> _Work request_
Set down each entry exactly as given; pictures should not appear in the copy.

> _Entries provided_

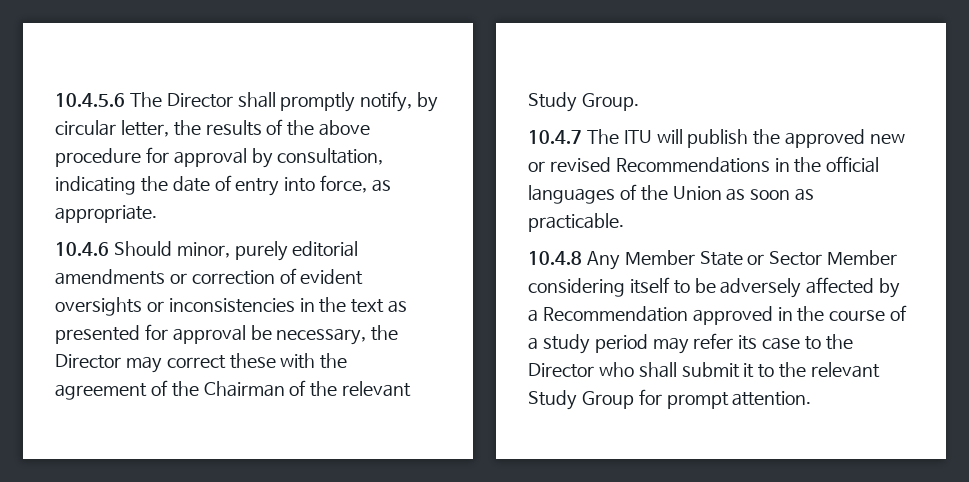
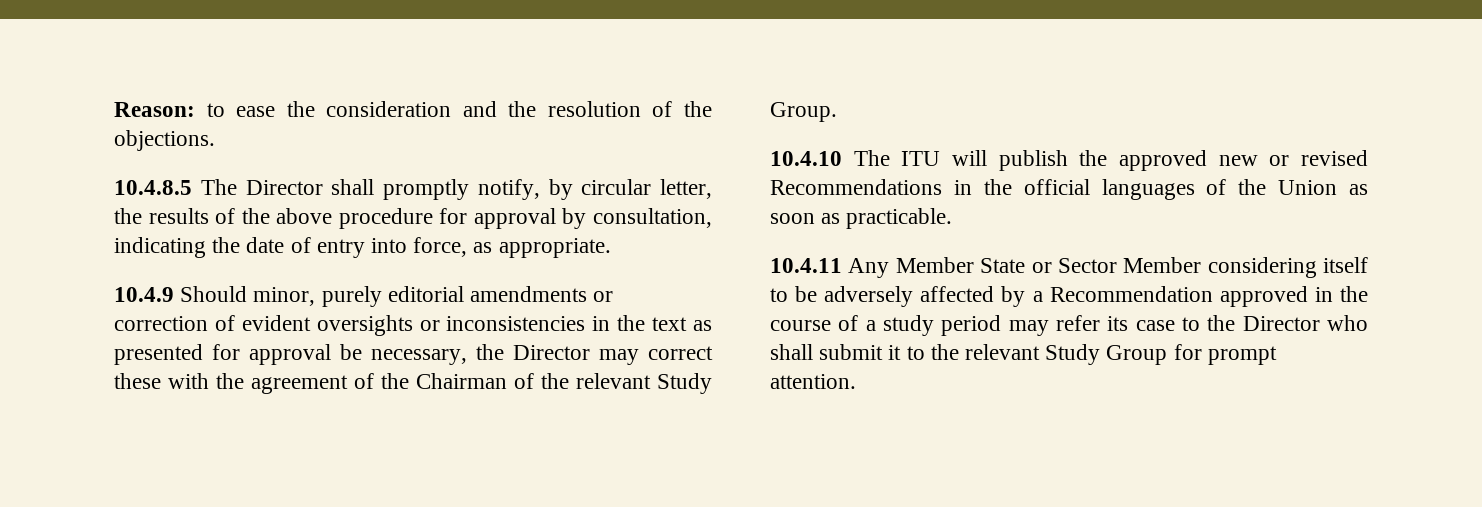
[55,93,125,107] 10.4.5.6 -> [114,101,712,117] [114,130,215,151] [114,180,192,195] Reason: to ease the consideration and the resolution of the objections. // 10.4.8.5
[55,242,109,256] 10.4.6 -> [114,287,174,302] 10.4.9
[528,130,582,144] 10.4.7 -> [770,151,842,166] 10.4.10
[528,251,582,265] 10.4.8 -> [770,258,842,273] 10.4.11

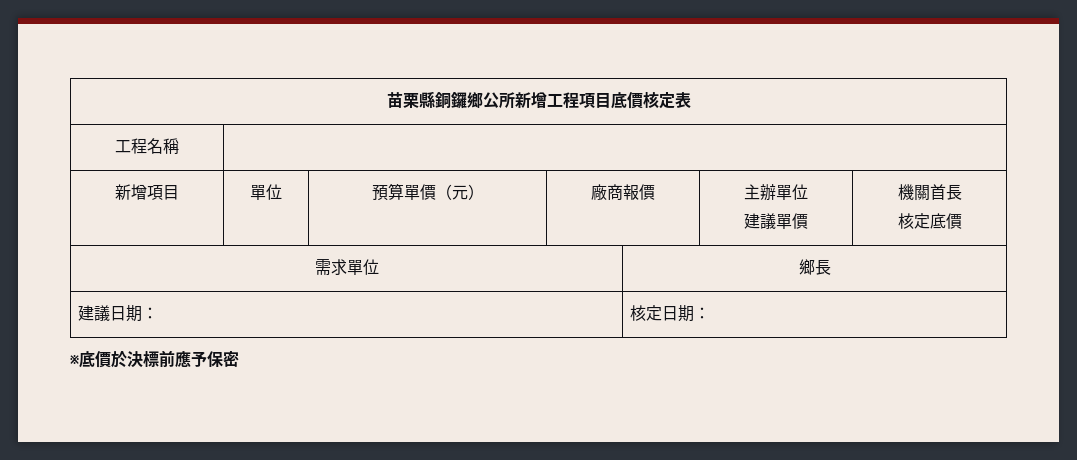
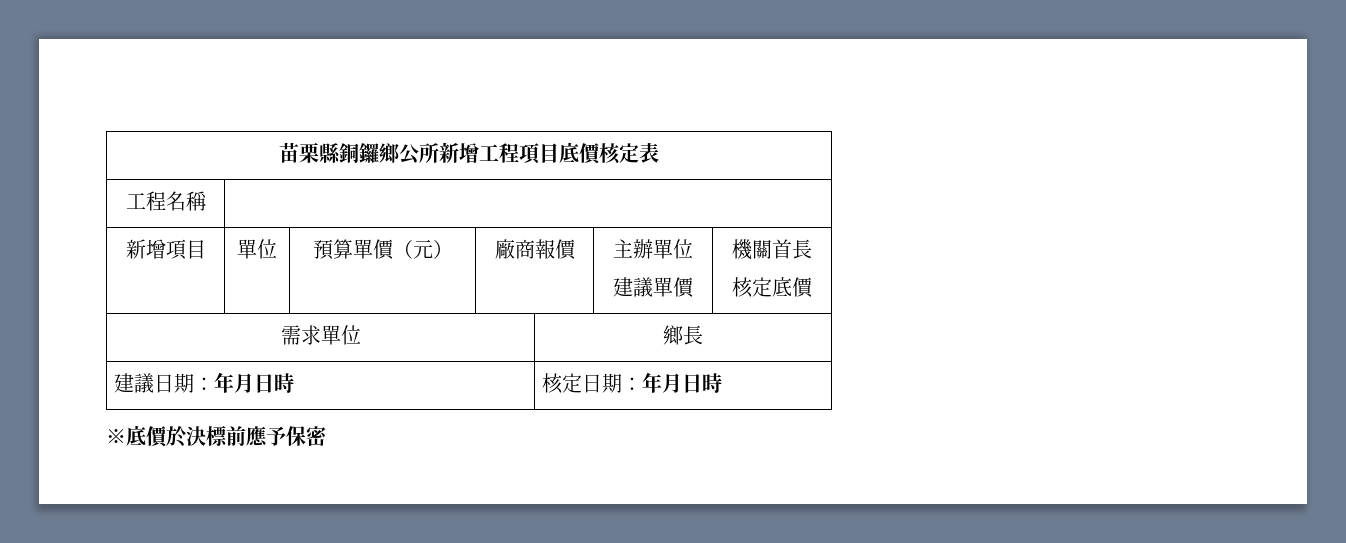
(158, 313) none -> [214,372,295,393] 年月日時
(710, 313) none -> [642,372,723,393] 年月日時

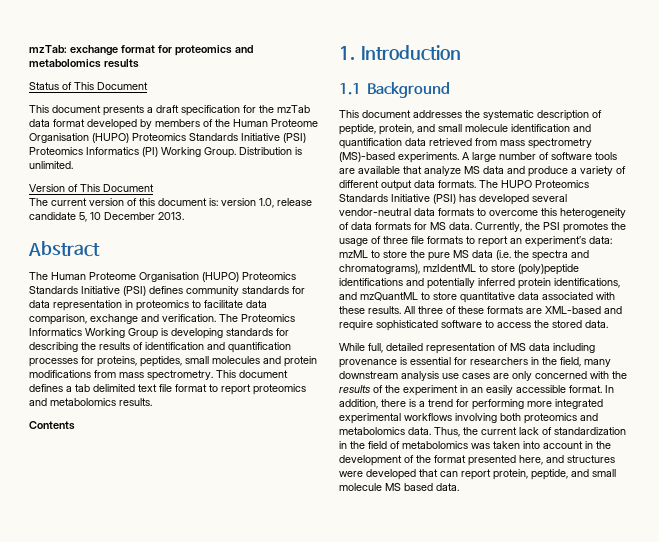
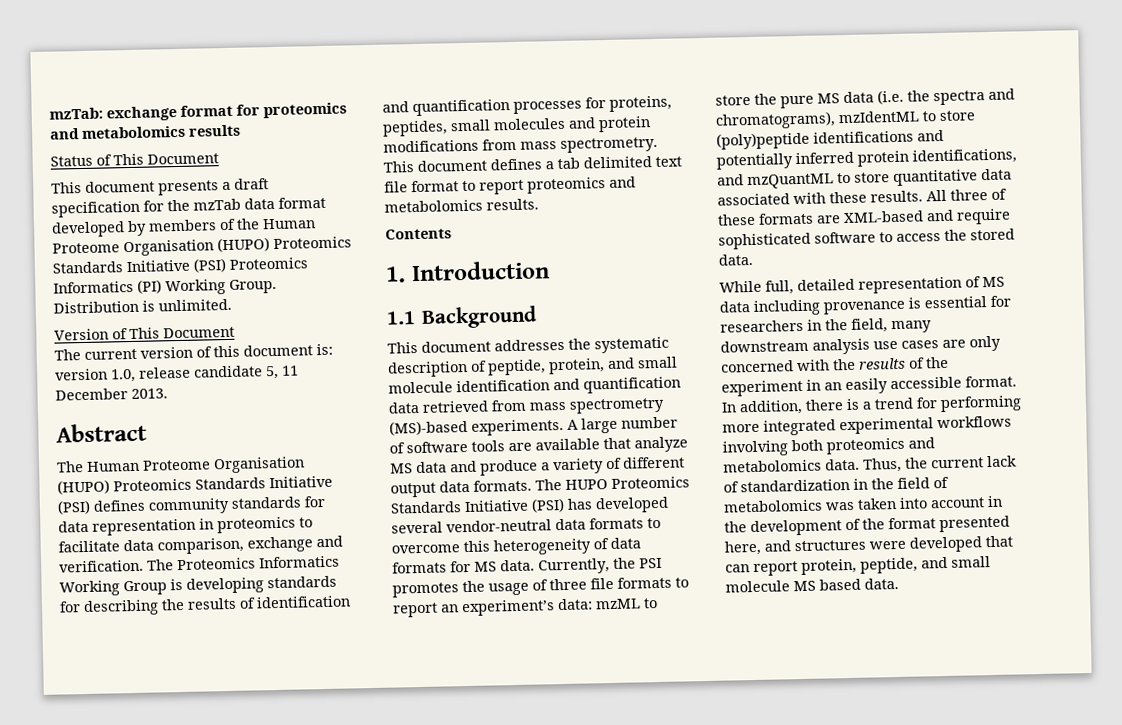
[90,212,101,220] 10 -> [282,365,299,376] 11

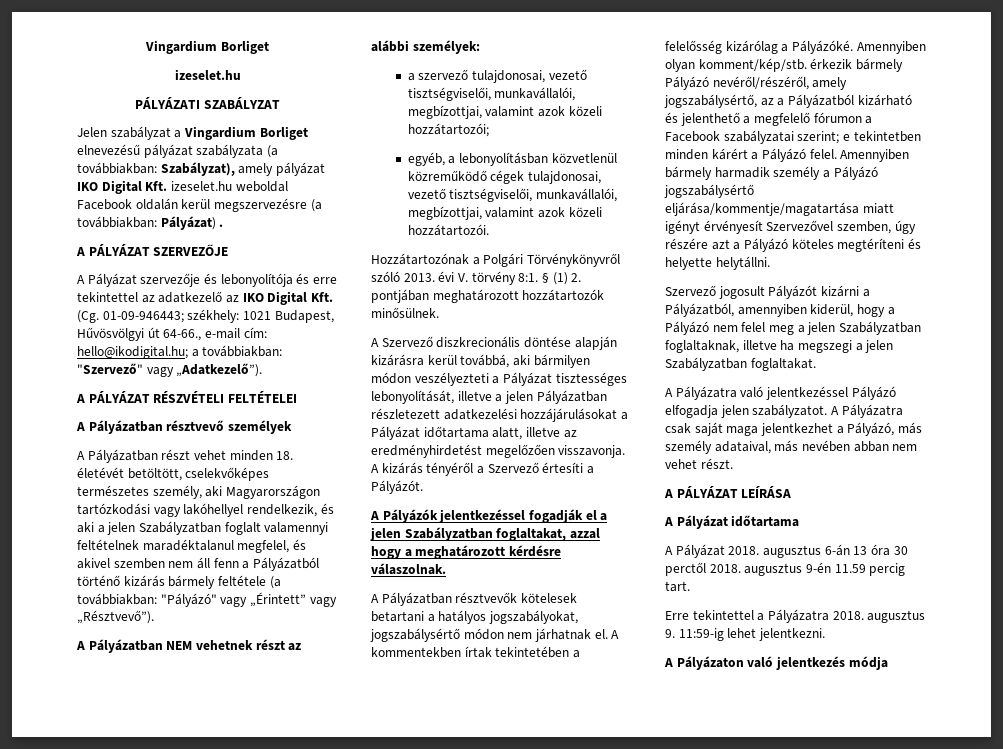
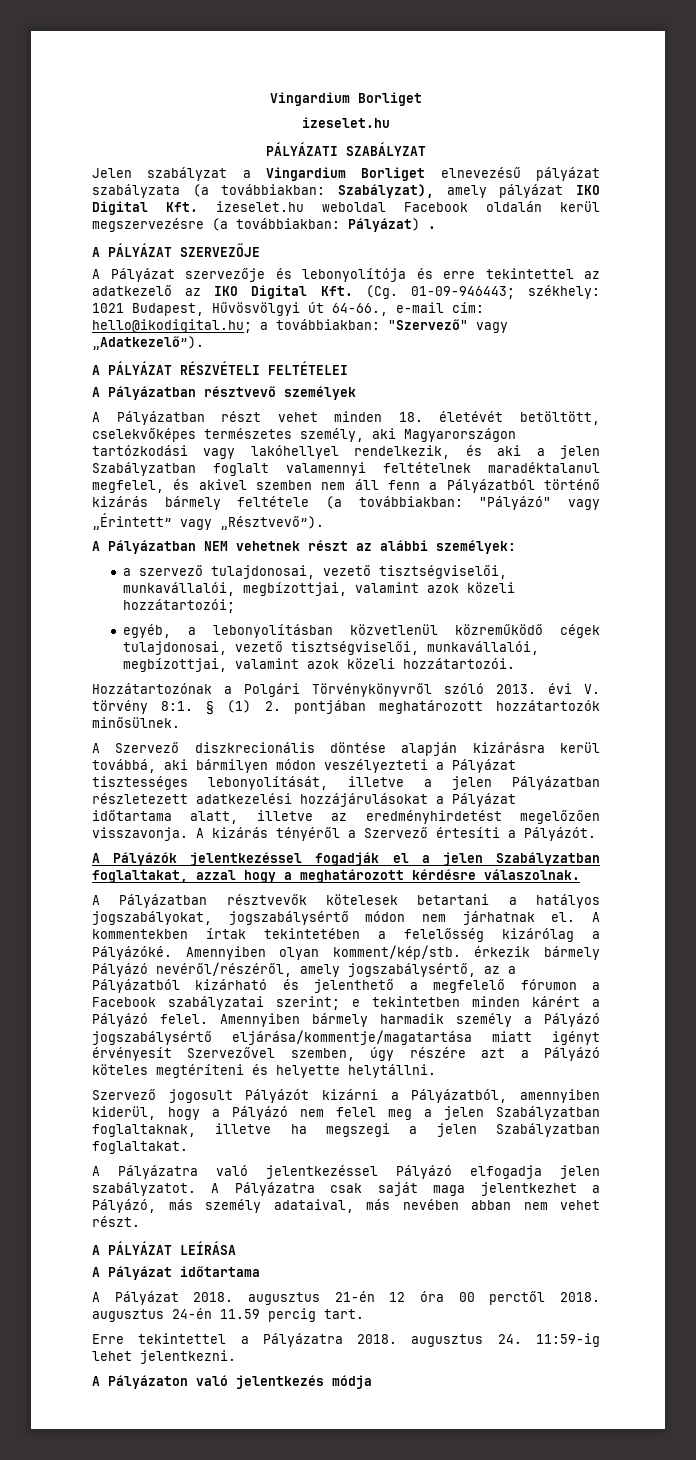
[824,544,908,556] 6-án 13 óra 30 -> [334,1291,475,1302] 21-én 12 óra 00
[805,562,831,573] 9-én -> [172,1308,212,1319] 24-én
[665,629,675,638] 9. -> [497,1334,522,1344] 24.

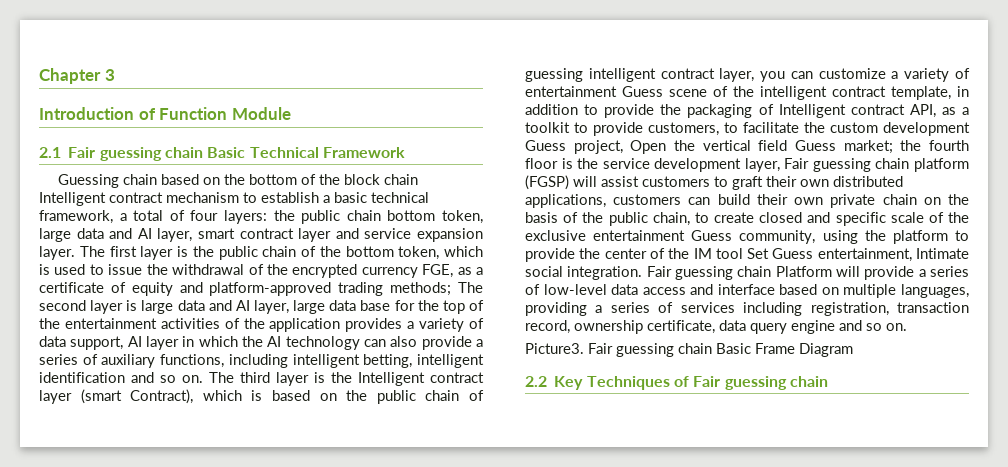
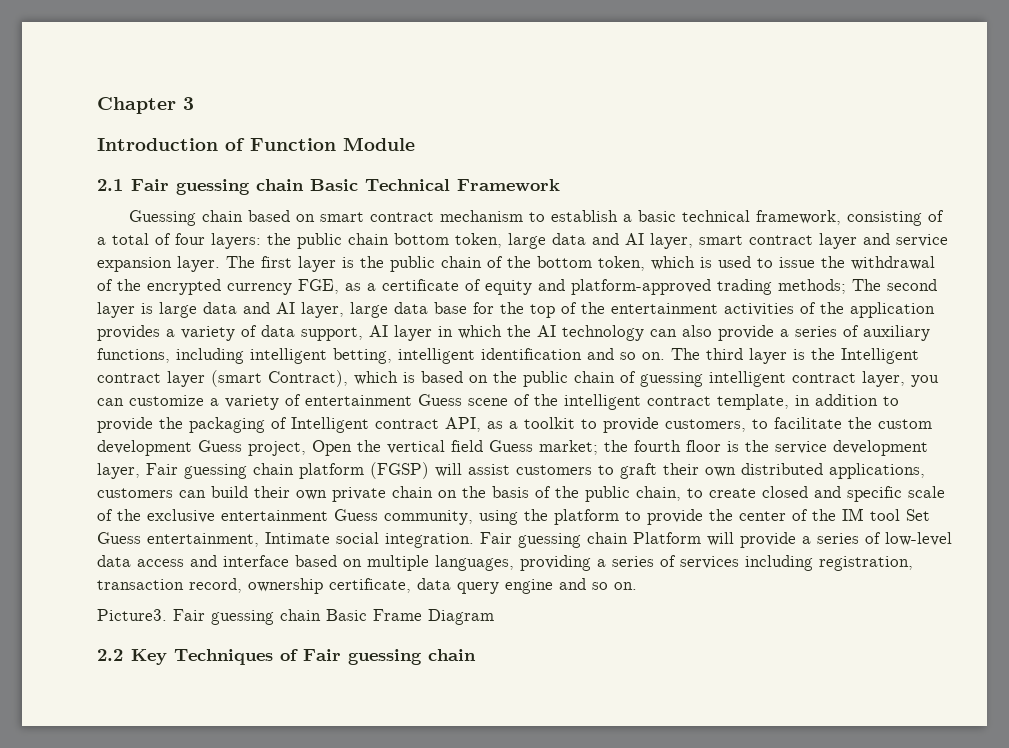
[224,174,419,185] [39,192,106,206] the bottom of the block chain Intelligent -> [320,212,365,222] smart
(113, 217) none -> [847,210,945,226] consisting of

> _Answer below_
[55,93,125,107] 10.4.5.6 -> [114,101,712,117] [114,130,215,151] [114,180,192,195] Reason: to ease the consideration and the resolution of the objections. // 10.4.8.5
[55,242,109,256] 10.4.6 -> [114,287,174,302] 10.4.9
[528,130,582,144] 10.4.7 -> [770,151,842,166] 10.4.10
[528,251,582,265] 10.4.8 -> [770,258,842,273] 10.4.11

(158, 313) none -> [214,372,295,393] 年月日時
(710, 313) none -> [642,372,723,393] 年月日時

[90,212,101,220] 10 -> [282,365,299,376] 11

[824,544,908,556] 6-án 13 óra 30 -> [334,1291,475,1302] 21-én 12 óra 00
[805,562,831,573] 9-én -> [172,1308,212,1319] 24-én
[665,629,675,638] 9. -> [497,1334,522,1344] 24.

[224,174,419,185] [39,192,106,206] the bottom of the block chain Intelligent -> [320,212,365,222] smart
(113, 217) none -> [847,210,945,226] consisting of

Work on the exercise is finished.